While these speculations are still just that — speculative — what makes the case even more bizarre is how the Trudeau government chose to handle documents related to the case.

They fought to hide them from parliament.

Following the two scientists’ firings, the Trudeau government consistently refused to comply with House of Commons orders to produce unredacted documents related to firing the two Winnipeg lab scientists for the special Commons committee on Canada-China relations to review.

House of Commons Speaker Anthony Rota confirmed this in July.

The reasoning behind the Trudeau government’s decision was that releasing these documents would create a significant national security concern.

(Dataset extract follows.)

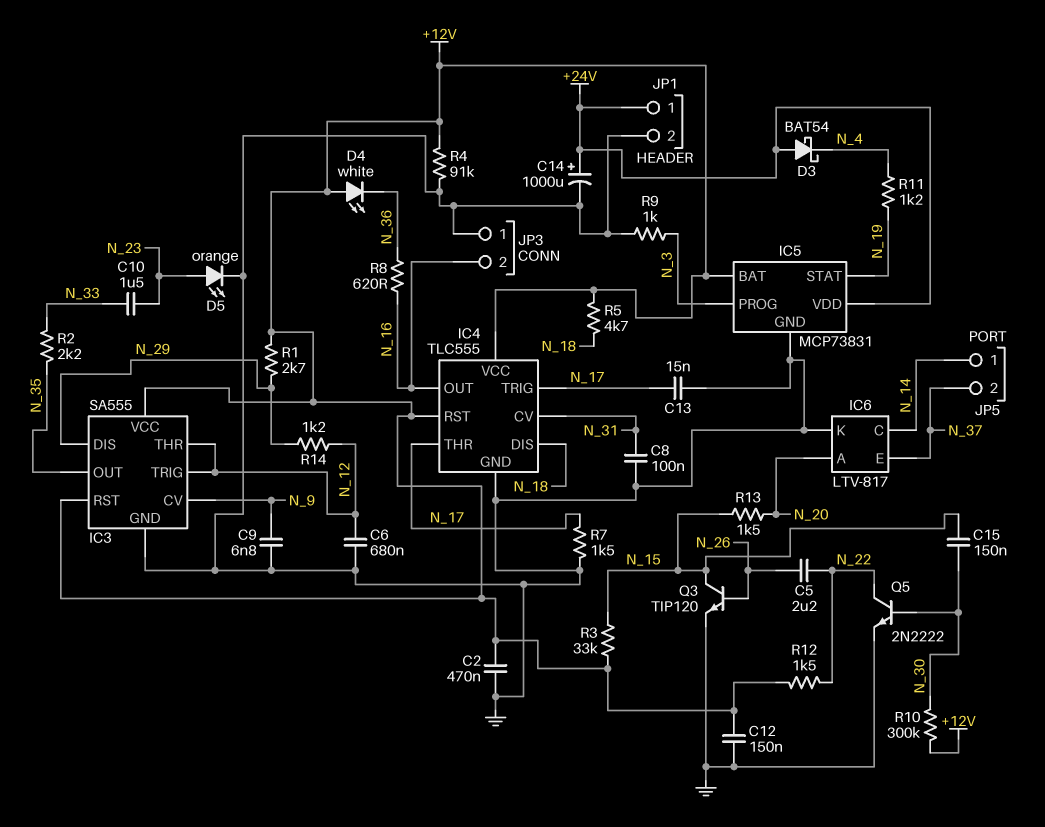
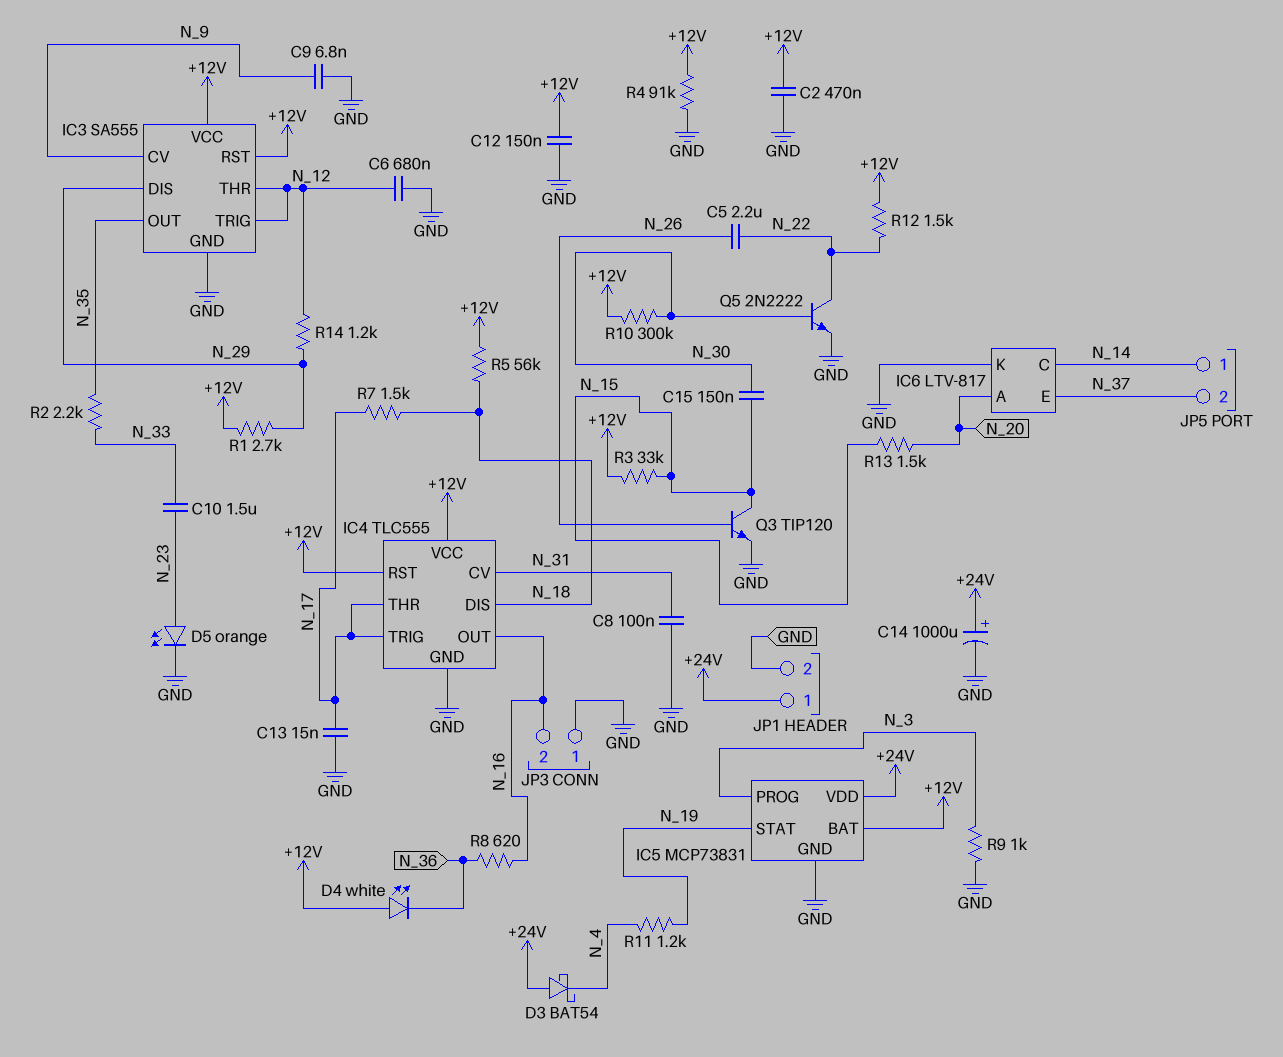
R5: 4.7k (+12V, N_18) -> 56k (+12V, N_18)
R7: 1.5k (GND, N_17) -> 1.5k (N_17, N_18)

As Global News reported at the time, “In defiance of a House order passed earlier this month, it has instead provided them to the all-party National Security and Intelligence Committee of Parliamentarians, whose members must have top security clearance and are bound to secrecy.”

On August 17, the Trudeau government ended the ongoing Federal Court case, which had stifled members of parliament from reading the case documents.

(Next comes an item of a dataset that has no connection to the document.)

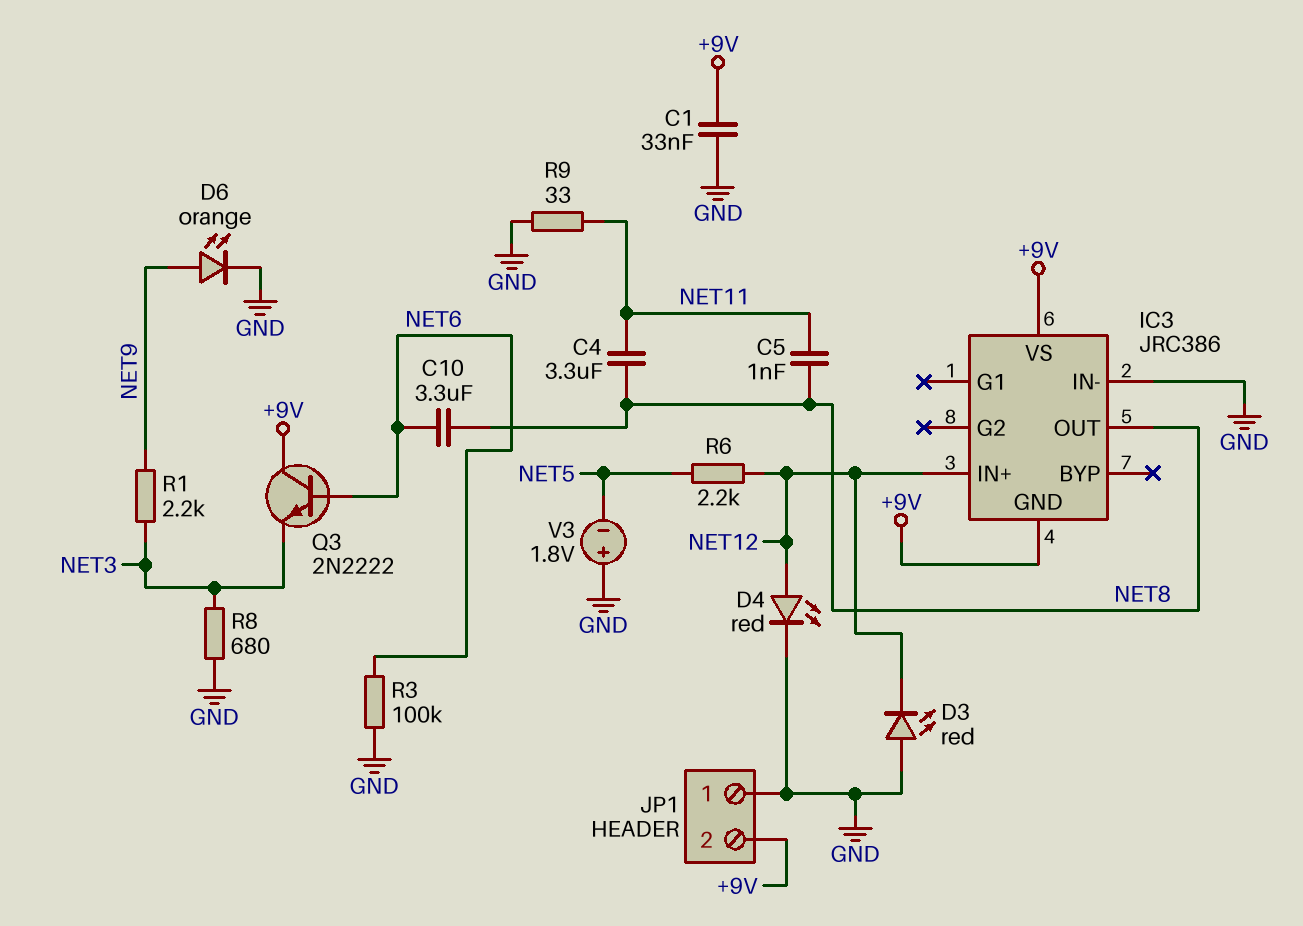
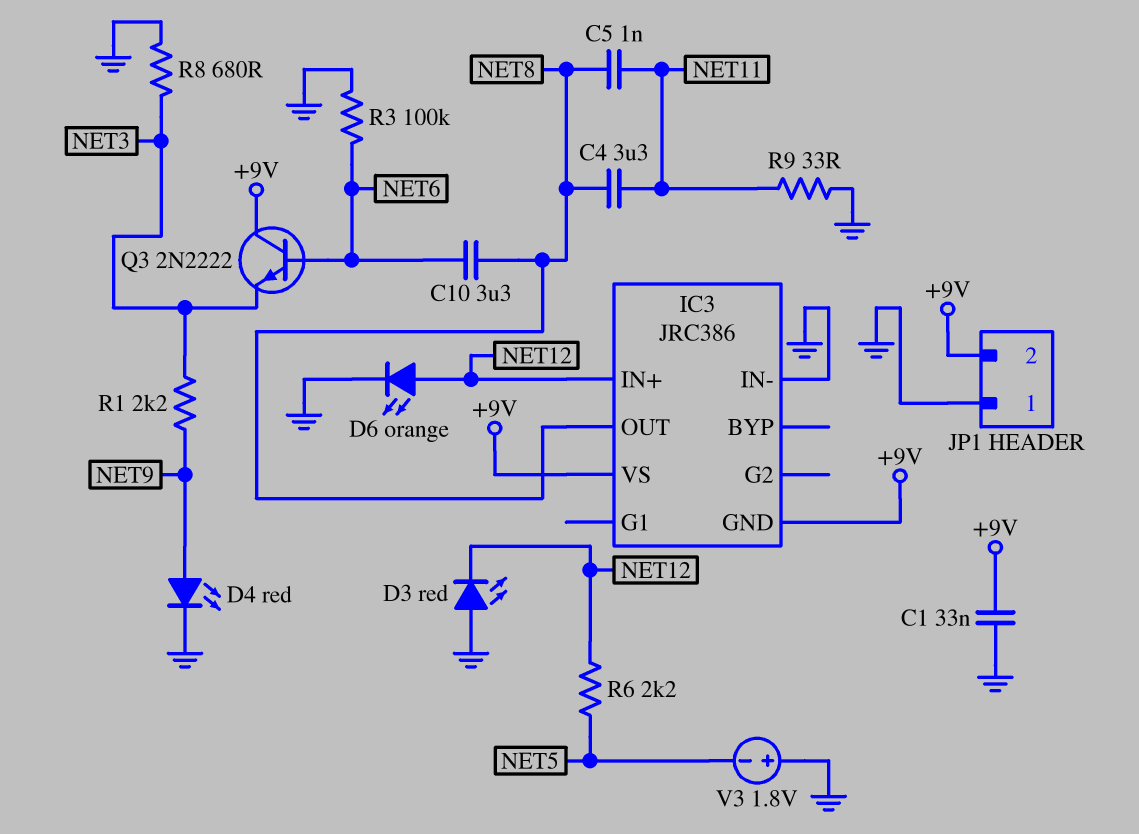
D4: LED red (A NET12, K GND) -> LED red (A NET9, K GND)
D6: LED orange (A NET9, K GND) -> LED orange (A NET12, K GND)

That sounds great — freedom of information triumphs — but there is only one problem:

Trudeau called a snap election two days earlier.

This decision led to the immediate dissolution of government and, consequently, the Commons order to produce the documents. Thus, the case might as well be void.

Mathew Clancy, a spokesman for the Conservative election campaign, called the snap election and abandonment of the case “another attempt by Justin Trudeau to cover up the truth about the Winnipeg lab documents.”

Moreover, Rota, both the House of Commons speaker who was fighting Trudeau to release the documents and a Liberal MP, may have jeopardized his own re-election had he pursued it. So, he, too, gave up the fight.

Thus, the documents remain unreleased. And if Trudeau wins a majority government, he will have enough power to keep the documents hidden indefinitely — at least until he leaves office.


On September 10, during the Q&A section following the English-language debate, Bexte finally got his time to grill Trudeau on his handling of the Winnipeg lab case.

“Mr. Trudeau,” Bexte began, “there has been some speculation that this poorly timed election has been called in part so that you can stop parliament, the former parliament, from procuring documents that they’re constitutionally allowed to have in regards to the Communist Party of China infiltrating the Winnipeg Lab that you are in control of — that you’re responsible for.”

“So, I want to know is it in Canada’s national interest that you’re protecting those documents? Is it in China’s national interest that you’re protecting those documents? Is it in your personal political interest that you’re protecting those documents,” asked Bexte.

“What are you trying to hide from not just Canadians but the world?”

Of course, Trudeau began his response with the typical political word salad that he is infamous for before getting to the point.

“… as a commitment we made in 2015,” Trudeau said, “we moved forward with something that Conservatives had always resisted: oversight by parliamentarians over our national security agencies.”

“And the national security and intelligence agency — of uh, uh, — sorry, Committee of Parliamentarians actually works,” Trudeau said, stumbling. “And we granted them full access to all the highly secure documents so as they could see the decisions that our security professionals took and not put at risk the national security of Canada.”

“Parliamentarians need to be able to do their work, which we have enabled, while we protect Canada’s national security from China and from others,” Trudeau concluded.

To the uninformed, this response may seem perfectly reasonable. However, it only underlines the fundamental problem outlined throughout this article.

Every MP does not have access to the unredacted documents; instead, they first need to get a top level security clearance, need to go through the Committee, and be bound to secrecy — so that they cannot inform the public of the document’s contents — before they get anywhere near the truth of what happened.

In reality, it was a total non-answer.

Thus, the question remains, “What [is Trudeau] trying to hide from not just Canadians, but the world?”